The Madras High Court has upheld the Enforcement Directorate’s (ED) power to attach legal domestic assets equivalent in value to properties held abroad that were acquired through criminal activities. This ruling came as part of a money laundering investigation, reflecting the court’s commitment to protecting the economic interests of India.
The division bench, consisting of Justices S M Subramaniam and V Sivagnanam, delivered the verdict while addressing a petition filed by three Chennai-based companies. These companies contested the ED’s decision to attach their assets, arguing that they could not be held “vicariously liable” for the alleged offenses of individuals and shareholders linked to them. They further claimed that the properties in question were purchased well before any alleged bank loan fraud occurred.

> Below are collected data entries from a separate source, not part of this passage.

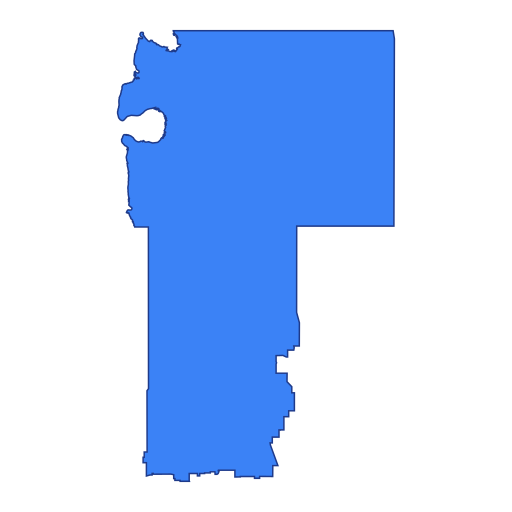 Mount Marshall, Western Australia, Australia (Natural Earth projection)
{"feature_id": "25037944B9675874244357", "entity_name": "Mount Marshall", "entity_type": "district", "adm_level": 2, "iso_a3": "AUS", "parent_name": "Australia", "parent_adm1": "Western Australia", "projection": "natural_earth1", "projection_center": [117.638, -30.294], "detail": "fine", "context": "isolated", "style": "filled", "palette": "blue", "viewbox_px": 512, "rotation_deg": 0, "n_neighbors": 0, "source": "geoboundaries", "source_scale": "gbopen_adm2", "svg_char_len": 5960}
<svg xmlns="http://www.w3.org/2000/svg" viewBox="0 0 512 512"><path d="M134.8,227.0L148.4,227.0L148.5,388.7L147.0,390.7L147.1,452.0L144.2,452.0L144.2,457.3L143.1,457.3L143.1,462.7L146.4,462.7L146.4,476.0L149.9,475.0L152.1,475.0L152.1,473.4L153.2,473.4L153.2,474.2L170.9,474.1L173.7,474.7L173.7,478.6L174.9,478.6L174.9,480.4L180.1,480.4L180.1,481.3L189.4,481.3L189.2,480.7L189.2,473.5L197.4,473.5L197.4,475.9L199.7,475.9L199.7,473.5L204.6,473.5L204.6,472.9L210.3,472.9L210.3,471.8L214.9,471.8L215.1,474.3L217.0,474.3L218.1,473.6L218.6,472.5L219.0,471.3L218.2,470.8L218.4,470.2L234.9,470.2L234.9,477.0L240.3,476.9L240.3,476.5L254.5,476.5L254.5,478.3L259.6,478.3L259.6,476.4L272.7,476.5L272.8,465.6L277.9,465.6L270.4,445.0L270.1,442.9L272.3,442.9L272.3,437.1L279.0,437.1L279.0,429.9L280.2,429.9L280.4,430.1L280.7,429.9L283.9,429.9L283.9,416.7L288.7,416.7L288.7,410.8L294.4,410.8L294.4,392.8L291.8,392.8L291.8,386.7L287.0,381.7L287.1,373.2L276.1,373.2L276.1,364.0L276.5,363.0L276.5,362.4L276.1,361.7L276.1,355.6L282.9,355.4L286.3,357.0L287.6,357.0L287.6,350.1L293.8,350.1L294.2,347.7L293.8,346.0L299.3,346.0L299.4,322.7L296.6,312.4L296.7,226.1L393.9,226.1L394.4,38.8L393.1,30.7L173.3,30.7L173.5,31.8L174.0,32.0L174.2,33.2L173.3,33.8L173.7,35.1L174.5,35.3L175.1,34.1L175.7,34.8L176.6,35.4L177.5,36.7L177.7,37.5L176.4,37.0L177.4,38.9L177.6,43.9L178.4,44.4L179.0,44.0L179.7,44.7L180.5,44.7L180.1,46.2L179.5,46.8L179.0,46.7L177.5,47.8L176.7,48.1L176.6,48.9L177.3,49.2L175.5,51.6L174.1,51.3L174.3,50.9L175.0,50.7L174.7,50.4L173.7,50.0L172.2,50.6L172.5,51.0L172.2,51.6L169.8,51.5L168.5,50.9L166.2,50.6L166.1,50.3L166.6,49.8L167.5,49.8L168.1,49.5L167.3,48.9L167.0,48.2L166.9,47.7L167.2,47.3L164.4,47.0L163.9,46.5L163.1,46.9L162.1,47.0L161.6,46.6L159.5,45.8L158.5,44.8L157.8,44.6L156.8,44.7L156.5,44.5L156.4,44.2L156.8,44.0L156.6,43.7L155.7,43.1L154.1,42.6L152.0,41.0L152.2,40.5L150.9,40.2L150.2,40.7L149.7,41.6L148.4,41.2L145.6,38.2L142.6,33.9L143.2,34.2L143.4,34.0L143.3,33.0L142.9,32.4L141.9,32.3L140.9,32.5L140.2,33.4L139.9,34.9L140.9,36.6L142.6,37.3L142.4,37.8L142.4,38.5L140.9,38.7L139.6,37.9L139.0,38.0L138.6,38.5L138.4,39.1L138.8,39.6L138.4,41.3L138.6,42.1L137.1,45.6L136.8,47.8L137.0,48.5L136.3,50.2L136.4,50.5L135.7,51.3L135.6,52.7L134.7,53.9L134.6,55.8L134.0,61.1L134.2,61.9L134.1,62.8L134.3,64.5L135.8,65.9L135.7,66.6L136.6,69.4L138.9,70.9L139.1,72.0L138.6,72.9L137.3,73.0L135.7,72.3L135.3,71.4L134.3,72.1L134.4,72.8L134.0,75.4L134.3,75.9L134.7,75.7L134.8,74.6L135.2,73.9L135.8,74.6L135.8,75.3L135.0,76.5L135.3,77.3L137.6,78.0L138.0,77.6L138.1,77.3L139.2,78.2L139.0,78.6L137.6,78.5L136.5,78.8L136.3,78.4L135.1,78.1L134.4,78.2L134.1,78.8L134.3,79.1L134.3,79.7L133.3,80.1L133.1,81.2L131.9,82.2L131.0,82.2L130.7,82.5L129.7,82.7L128.6,83.2L127.2,83.3L126.0,84.1L125.5,83.7L124.5,84.0L122.8,85.0L121.9,87.0L122.1,87.6L122.0,88.7L121.7,90.2L121.3,90.8L121.1,92.7L120.8,93.2L120.7,94.2L119.2,97.7L119.3,98.4L119.0,99.6L118.9,101.8L119.1,105.5L118.7,106.3L118.8,107.0L118.0,109.5L117.9,110.7L117.6,111.6L117.6,113.4L118.7,117.8L120.2,119.7L121.6,120.5L122.8,120.7L124.1,119.9L127.0,116.7L127.7,116.3L131.2,115.3L136.8,115.7L138.2,115.6L140.2,115.0L141.4,113.9L142.9,112.9L145.1,110.7L147.3,109.4L150.1,108.6L151.4,108.5L154.8,107.6L154.0,108.7L154.1,108.9L155.2,109.1L156.4,109.8L157.2,109.7L157.4,109.6L155.9,108.4L156.5,108.2L156.9,107.7L156.8,108.2L158.4,108.4L158.9,108.9L158.8,110.2L158.5,110.7L158.8,111.3L159.9,111.7L160.1,111.2L159.9,110.5L162.4,112.3L163.4,113.3L164.0,114.8L164.4,114.9L164.7,114.6L164.4,115.3L165.4,115.8L165.2,116.3L164.5,116.7L165.1,117.3L165.7,117.0L166.1,117.4L165.9,117.8L165.5,117.8L165.0,118.0L165.0,118.5L165.8,118.9L166.0,118.4L166.4,118.6L166.5,118.9L166.3,119.3L165.5,119.9L165.8,120.4L166.5,120.7L165.5,121.4L165.7,122.1L165.1,122.7L165.9,123.3L165.0,123.8L165.0,124.3L166.8,125.1L165.7,125.1L165.4,125.3L165.2,126.1L165.6,127.4L165.3,127.9L165.3,128.3L164.5,129.7L164.9,129.4L164.9,129.7L164.2,130.7L164.6,131.7L165.0,131.9L165.3,131.9L165.3,132.2L165.6,132.3L165.6,132.7L165.4,132.8L165.2,132.4L164.5,132.4L164.3,132.6L164.3,133.6L165.0,134.6L165.0,135.4L164.5,135.7L164.5,135.0L164.1,135.0L163.8,136.0L164.0,136.5L163.8,136.6L163.6,135.9L163.8,135.5L163.3,134.8L163.2,134.9L163.3,135.8L162.6,137.2L163.1,137.4L163.5,137.1L163.3,137.9L163.0,137.9L162.7,138.3L161.7,137.8L160.9,138.6L160.8,139.4L160.4,139.9L158.5,141.8L157.5,142.4L152.7,143.0L149.1,142.0L148.9,141.7L145.9,142.2L143.8,141.4L144.1,141.3L144.0,140.9L143.7,140.6L143.2,140.6L142.6,141.5L142.4,141.2L140.5,141.2L140.0,141.7L138.6,142.0L136.7,141.4L135.6,140.7L134.3,139.4L133.3,137.8L130.9,136.0L127.9,134.8L127.6,134.9L127.7,135.2L127.4,135.1L127.0,135.2L126.9,135.1L127.3,134.9L126.3,134.6L125.9,134.7L126.0,134.9L126.7,135.2L126.2,135.2L125.1,134.6L124.1,134.7L123.6,135.0L122.7,136.6L122.4,138.0L121.6,139.3L121.7,141.5L122.4,143.0L123.4,143.9L124.7,145.5L126.6,146.4L127.3,147.2L127.3,147.7L127.7,147.5L128.2,147.8L128.2,148.3L127.9,148.8L126.4,150.0L128.1,149.3L128.2,149.7L127.5,151.3L127.4,153.1L126.3,156.7L126.3,157.8L126.7,159.6L126.7,160.5L127.5,162.2L127.2,163.1L127.8,163.1L127.9,163.3L127.3,164.1L127.4,166.0L127.9,167.8L128.2,170.0L128.5,171.0L128.5,171.8L128.3,172.4L128.7,172.3L128.4,173.4L128.8,176.0L128.5,177.1L128.6,177.8L128.4,178.7L128.6,180.2L128.3,181.3L128.4,184.2L127.9,187.0L127.9,188.6L128.1,190.3L128.0,191.7L128.3,193.2L128.2,194.1L128.8,197.7L129.1,198.0L128.8,198.1L128.7,198.7L128.4,199.3L128.6,199.5L128.6,200.5L129.1,199.9L129.1,202.9L128.8,205.1L130.7,207.0L131.5,207.4L131.8,207.8L131.9,208.6L131.7,209.4L131.3,209.8L130.2,210.1L128.8,209.9L127.7,210.1L127.1,210.9L126.4,212.5L126.5,212.7L127.3,212.5L127.5,212.6L127.7,213.1L128.3,213.2L129.3,212.5L128.8,213.0L129.6,215.7L130.7,217.3L130.5,217.7L131.1,218.9L132.1,219.5L132.5,220.0L132.4,221.0L132.7,221.2L132.6,221.6L133.0,221.7L133.3,221.2L133.0,222.7L133.4,222.9L134.0,224.7L133.9,225.6L134.8,226.5L134.8,227.0Z" fill="#3b82f6" stroke="#1e3a8a" stroke-width="1.5"/></svg>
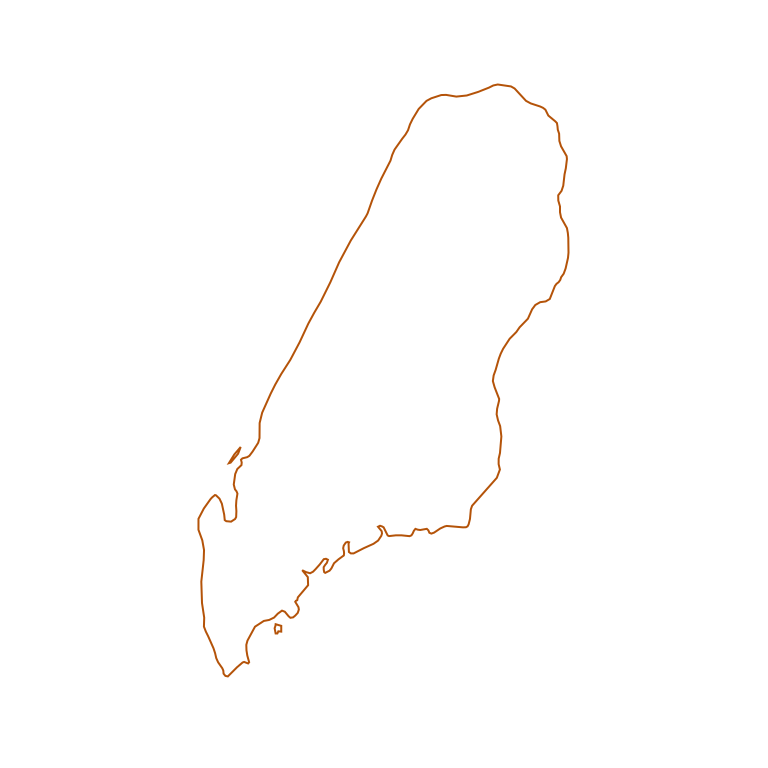 map outline of Madagascar (Mercator projection), rotated 190°
{"feature_id": "MDG", "entity_name": "Madagascar", "entity_type": "country or territory", "adm_level": 0, "iso_a3": "MDG", "parent_name": "Africa", "parent_adm1": "", "projection": "mercator", "projection_center": [46.989, -18.825], "detail": "fine", "context": "isolated", "style": "outline", "palette": "amber", "viewbox_px": 768, "rotation_deg": 190, "n_neighbors": 0, "source": "natural_earth", "source_scale": "50m", "svg_char_len": 3343}
<svg xmlns="http://www.w3.org/2000/svg" viewBox="0 0 768 768"><g transform="rotate(190 384 384)"><path d="M501.6,84.9L503.6,89.6L506.0,94.1L513.4,105.1L516.5,109.3L519.2,113.8L520.5,122.7L525.2,136.7L529.6,157.7L531.0,179.2L532.4,189.2L535.8,198.5L541.4,208.2L543.3,219.0L539.8,230.1L534.8,240.6L533.5,242.6L531.2,245.3L530.1,245.2L526.1,242.5L522.9,238.0L518.7,227.6L517.2,222.3L515.5,221.5L510.7,221.9L507.2,225.2L506.5,227.3L507.3,233.2L508.6,238.5L509.2,243.9L509.3,250.6L510.6,252.7L512.5,254.4L514.5,258.9L514.9,269.5L513.7,274.8L510.3,279.4L510.5,282.0L511.7,284.6L510.5,286.2L506.0,288.2L504.1,289.9L501.7,294.6L497.7,304.2L497.2,309.1L499.7,324.0L499.0,334.6L493.9,354.9L491.0,364.6L486.9,376.1L480.5,391.4L474.3,410.6L469.0,430.4L465.0,442.3L460.6,454.1L454.5,474.9L449.3,496.1L441.6,519.6L430.9,545.8L429.8,549.2L427.6,562.6L425.2,574.3L422.3,585.9L416.4,605.1L415.7,611.0L414.3,616.7L408.6,628.8L406.2,633.3L404.4,638.1L403.5,644.2L401.8,650.1L397.6,660.9L391.3,670.2L387.0,673.6L377.8,678.5L373.1,679.5L362.7,679.6L352.6,682.5L342.2,687.9L332.1,694.1L328.2,697.0L324.0,698.7L310.6,699.1L306.7,697.7L293.3,687.5L288.2,685.8L278.4,684.4L275.4,683.6L272.7,682.2L268.8,676.9L260.9,672.4L259.0,671.0L257.9,667.9L257.0,664.6L255.0,660.9L253.5,653.8L250.9,648.8L243.7,640.1L242.9,637.3L242.4,628.0L242.6,621.8L241.9,610.4L242.7,605.0L245.2,600.1L244.2,594.9L241.5,589.4L240.5,583.7L238.5,578.6L230.9,569.3L229.2,564.7L227.9,560.0L225.1,545.3L224.7,540.2L225.2,529.4L226.2,523.8L228.1,519.9L228.5,517.1L229.7,514.6L231.5,512.6L232.7,510.2L235.5,496.5L239.1,493.4L244.4,491.7L248.7,488.1L251.1,483.3L253.6,473.3L260.3,463.4L262.7,458.2L268.1,450.4L272.8,439.4L274.3,434.2L275.3,428.9L276.5,417.3L277.5,411.5L277.3,405.8L274.5,400.0L268.0,389.3L267.8,387.3L268.3,379.4L267.8,373.7L265.4,368.0L262.3,362.7L259.3,352.7L257.8,336.2L258.1,330.3L257.2,325.0L255.0,319.9L256.6,311.2L276.1,279.4L276.7,275.7L275.9,266.0L276.3,260.4L277.0,258.3L278.5,257.1L281.8,256.5L297.6,255.1L299.6,254.2L303.5,251.5L308.9,246.3L311.4,244.9L313.5,245.4L314.9,247.6L316.7,248.8L323.0,246.5L325.5,246.4L327.9,246.8L329.1,244.6L329.8,241.8L330.7,239.7L332.4,238.6L340.6,238.0L345.8,237.1L352.6,235.1L354.1,235.5L359.5,242.8L361.2,243.4L363.3,243.7L365.1,242.4L360.7,238.6L360.0,236.4L360.3,234.0L362.6,228.8L366.6,224.8L375.4,218.8L384.5,211.9L387.2,211.4L389.4,212.5L391.2,220.7L390.9,222.0L392.4,222.2L394.1,221.2L395.6,217.9L395.7,215.2L394.5,212.5L393.9,210.3L393.8,208.2L398.4,203.4L402.1,198.8L403.8,193.2L405.2,190.7L409.1,187.8L410.2,188.3L411.1,190.6L411.6,193.1L410.6,195.5L409.2,198.0L408.7,201.2L410.8,201.8L412.9,201.0L415.9,195.2L419.3,189.7L421.3,186.8L423.9,184.8L428.1,185.2L432.2,186.4L425.5,180.6L423.8,172.7L431.8,158.9L431.9,156.0L433.1,155.2L433.6,154.1L429.5,149.4L428.7,147.1L429.2,143.6L431.2,140.5L433.0,138.4L435.6,137.5L437.6,138.7L442.1,142.5L445.1,143.1L448.7,139.4L451.7,134.9L456.1,131.7L461.2,129.8L468.9,122.6L473.9,107.6L474.3,103.2L473.2,97.9L471.5,92.9L468.5,86.6L469.3,85.2L473.5,86.0L474.9,85.2L479.5,79.6L487.0,68.9L489.5,69.0L491.7,70.9L492.5,73.9L493.9,76.0L499.0,81.1L501.6,84.9ZM448.9,127.0L449.0,128.6L443.2,128.0L442.2,122.3L445.1,122.1L445.7,119.8L447.4,119.5L449.3,124.5L448.9,127.0ZM519.2,288.6L514.2,297.1L515.6,290.0L521.4,279.9L523.0,279.1L519.2,288.6Z" fill="none" stroke="#b45309" stroke-width="2"/></g></svg>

In their detailed 14-page order, the justices clarified that under section 2(1)(u) of the Prevention of Money Laundering Act (PMLA), both the value of the property obtained from criminal activities and its equivalent held within India are considered “proceeds of crime.” This interpretation allows the ED to attach domestic assets equivalent in value to those criminal properties held overseas.
“The circumstances indicated under the said section are that any property derived by a person, as a result of criminal activity relating to a scheduled offence, can be treated as proceeds of crime,” the court stated. This means even properties acquired before the occurrence of the scheduled offense can be attached if they match the value of criminal assets held abroad.
The court also addressed the companies’ claim about vicarious liability, directing them to present their defense on merits and evidence at the Appellate Tribunal of PMLA. Despite dismissing their petition, the court emphasized that the trial related to this case should remain “uninfluenced” by its current findings.
The ED argued that it had traced the funds involved in the case back to a bank loan that was misused through various transactions across companies, leading to charges of money laundering. This case was registered in 2018 following a CBI FIR, underscoring a concerted effort by federal agencies to clamp down on financial crimes that threaten the economic fabric of the nation.